The beginning scene of My Brother’s Madness occurs in 1985. The subsequent chapters fluctuate from nearly present time (in italics) to the childhood history era of the two main characters (in regular font). I begin with this description because I very much appreciate having some tell-tale way of differentiating between past and present. Without a visual cue, it usually takes multiple sentences before I understand in which decade the passage is set. Very few authors are able to carry off this distinction in a way that is easy for the reader to grasp, so any additional assistance is much appreciated.

This is a true story of a man, Claude, who is diagnosed with late-onset paranoid schizophrenia and the impact of this illness on the life of his brother, Paul. While reading through the childhood history of both men, it strikes the reader as remarkable that either of them survived to adulthood.

The family dysfunction and the emotional/physical abuse through which they endure are very difficult to bear at times. While reading, I found myself trying to diagnose first their mother, then their father. I came to the conclusion that this family makes a great case for the nature-nurture debate. The genetic predisposition for mental illness is present, in addition to a decided lack of nurturance.

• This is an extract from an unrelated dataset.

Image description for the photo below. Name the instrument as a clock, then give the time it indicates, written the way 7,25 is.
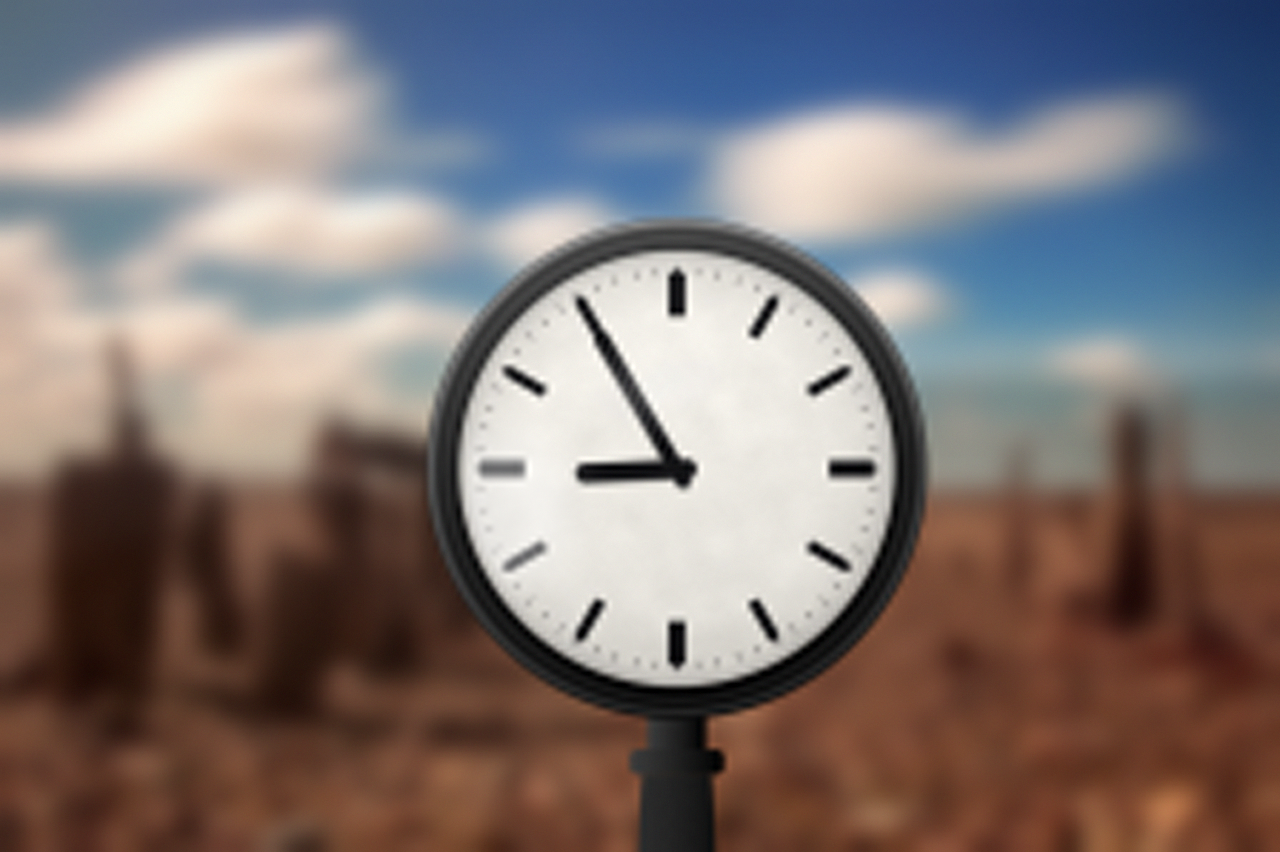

There is nothing “normal” about the way they are raised. However, as in most families with severe dysfunction, the children grow to have tight bonds that sometimes chafe. The boys become very close while weathering the storms of anger and intense emotions that permeate their home. The children are pitted against each other: good versus bad, with the “bad” child being the narrator in the first half and his brother in the second half. The love-hate between the boys is not fully realized by them until they are in their 40s.

At times, I began to wonder which brother was going to have the “diagnosed” illness because they both seemed so ill; one with mental anguish and the other with sociopathy. However, we find out that Claude becomes paranoid and delusional, and Paul is the only person available to ensure that Claude receives the treatment he needs. The most amazing coincidence is that Claude’s paranoid delusions are based in the reality of being accused twice for crimes he did not commit.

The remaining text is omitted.